#### DIRECTIONS FOR THIS TASK
Among the lines below, output only those between the line holding "right hip: (225, 330)" and the line holding "nose: (149, 209)", inclusive, exactly as written and with no pictures.

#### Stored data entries

################

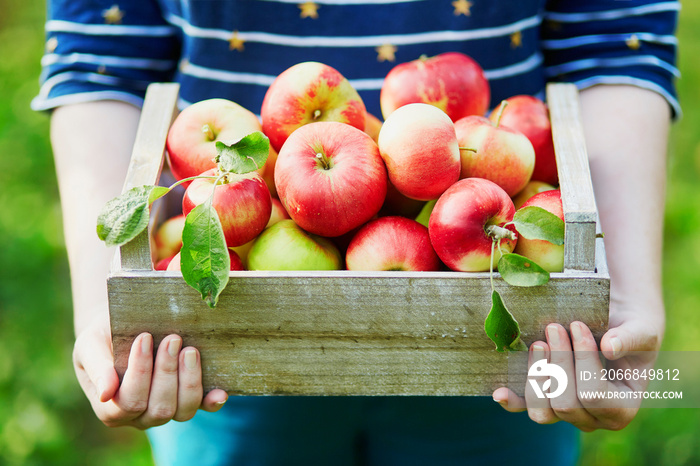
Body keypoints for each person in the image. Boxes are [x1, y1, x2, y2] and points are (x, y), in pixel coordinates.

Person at [33, 0, 679, 464]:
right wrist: (108, 306)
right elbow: (103, 59)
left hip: (501, 325)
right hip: (225, 330)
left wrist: (620, 296)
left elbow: (613, 37)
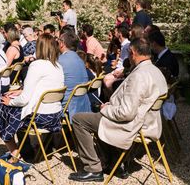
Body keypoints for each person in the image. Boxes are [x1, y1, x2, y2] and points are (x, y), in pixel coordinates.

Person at [68, 38, 168, 182]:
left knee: (79, 119)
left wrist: (106, 109)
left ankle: (92, 168)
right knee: (95, 118)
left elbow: (126, 113)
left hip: (134, 124)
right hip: (149, 121)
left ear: (133, 52)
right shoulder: (155, 70)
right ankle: (114, 162)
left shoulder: (139, 75)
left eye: (128, 53)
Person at [58, 32, 91, 121]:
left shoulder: (60, 61)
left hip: (67, 103)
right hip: (82, 102)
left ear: (62, 43)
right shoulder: (80, 59)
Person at [103, 24, 130, 93]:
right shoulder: (123, 45)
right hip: (118, 68)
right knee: (105, 78)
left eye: (116, 32)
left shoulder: (127, 46)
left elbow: (126, 62)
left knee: (107, 81)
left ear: (120, 34)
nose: (114, 34)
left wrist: (121, 71)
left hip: (122, 70)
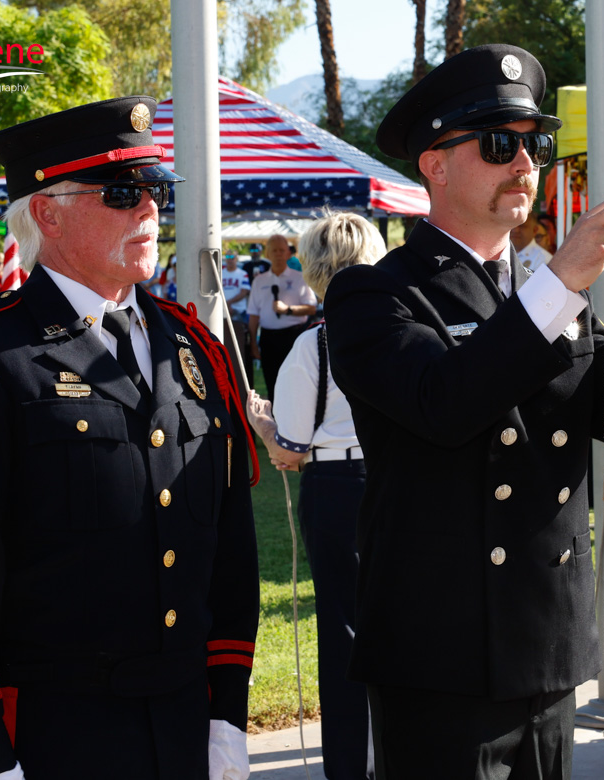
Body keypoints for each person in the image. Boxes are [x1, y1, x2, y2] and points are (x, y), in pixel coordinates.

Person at [0, 96, 260, 780]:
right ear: (47, 213)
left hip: (186, 724)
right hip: (56, 737)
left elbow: (229, 548)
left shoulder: (192, 346)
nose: (149, 209)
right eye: (123, 193)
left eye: (153, 190)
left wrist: (225, 716)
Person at [323, 44, 604, 779]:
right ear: (434, 163)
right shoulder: (376, 293)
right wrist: (561, 281)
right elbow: (445, 403)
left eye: (535, 145)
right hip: (440, 658)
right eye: (500, 144)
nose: (524, 163)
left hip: (545, 642)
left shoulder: (541, 292)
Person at [247, 212, 384, 780]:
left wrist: (262, 424)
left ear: (316, 269)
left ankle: (351, 766)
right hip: (396, 483)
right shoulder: (403, 332)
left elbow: (293, 448)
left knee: (344, 628)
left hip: (335, 488)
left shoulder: (313, 346)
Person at [247, 234, 317, 403]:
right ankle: (276, 425)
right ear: (267, 254)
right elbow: (254, 314)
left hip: (294, 336)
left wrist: (289, 310)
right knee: (273, 383)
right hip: (269, 338)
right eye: (274, 250)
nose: (278, 254)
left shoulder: (300, 278)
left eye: (282, 250)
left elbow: (311, 307)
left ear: (288, 254)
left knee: (296, 383)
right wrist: (254, 343)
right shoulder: (259, 281)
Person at [221, 250, 252, 387]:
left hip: (238, 312)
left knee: (239, 345)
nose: (229, 259)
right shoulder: (221, 272)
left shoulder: (242, 273)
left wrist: (229, 303)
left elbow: (244, 292)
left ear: (236, 258)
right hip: (222, 312)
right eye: (227, 257)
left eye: (232, 257)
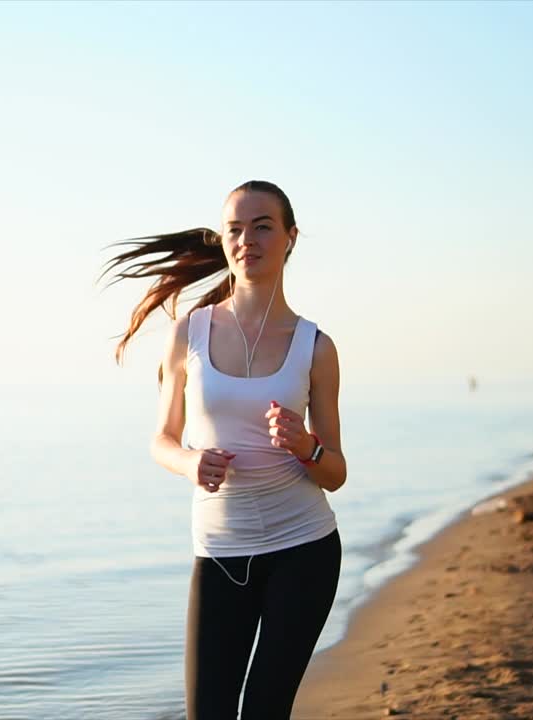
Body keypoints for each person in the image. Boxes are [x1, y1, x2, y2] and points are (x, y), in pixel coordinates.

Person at [100, 180, 347, 719]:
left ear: (290, 238)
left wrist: (306, 446)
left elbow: (335, 472)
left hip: (304, 549)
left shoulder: (316, 347)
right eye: (235, 229)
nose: (247, 240)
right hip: (219, 552)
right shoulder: (189, 333)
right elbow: (161, 438)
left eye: (262, 227)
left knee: (263, 709)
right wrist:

################

#### EXPECTED ANSWER
right hip: (225, 330)
left wrist: (620, 296)
left elbow: (613, 37)
Body keypoints for each person in the image. Boxes are [x1, y1, x2, y2] and points are (x, y), in pixel coordinates.

Person at [68, 38, 168, 182]:
left knee: (79, 119)
left wrist: (106, 109)
left ankle: (92, 168)
right knee: (95, 118)
left elbow: (126, 113)
left hip: (134, 124)
right hip: (149, 121)
left ear: (133, 52)
right shoulder: (155, 70)
right ankle: (114, 162)
left shoulder: (139, 75)
left eye: (128, 53)
Person at [58, 32, 91, 121]:
left shoulder: (60, 61)
left hip: (67, 103)
right hip: (82, 102)
left ear: (62, 43)
right shoulder: (80, 59)
Person at [103, 24, 130, 93]:
right shoulder: (123, 45)
right hip: (118, 68)
right knee: (105, 78)
left eye: (116, 32)
left shoulder: (127, 46)
left elbow: (126, 62)
left knee: (107, 81)
left ear: (120, 34)
nose: (114, 34)
left wrist: (121, 71)
left hip: (122, 70)
Body keypoints for each person in the image. Boxes are [x1, y1, x2, y2] and points are (x, y), in pixel coordinates.

Person at [0, 96, 260, 780]:
right ear: (47, 213)
left hip: (186, 724)
right hip: (56, 737)
left elbow: (229, 548)
left shoulder: (192, 346)
nose: (149, 209)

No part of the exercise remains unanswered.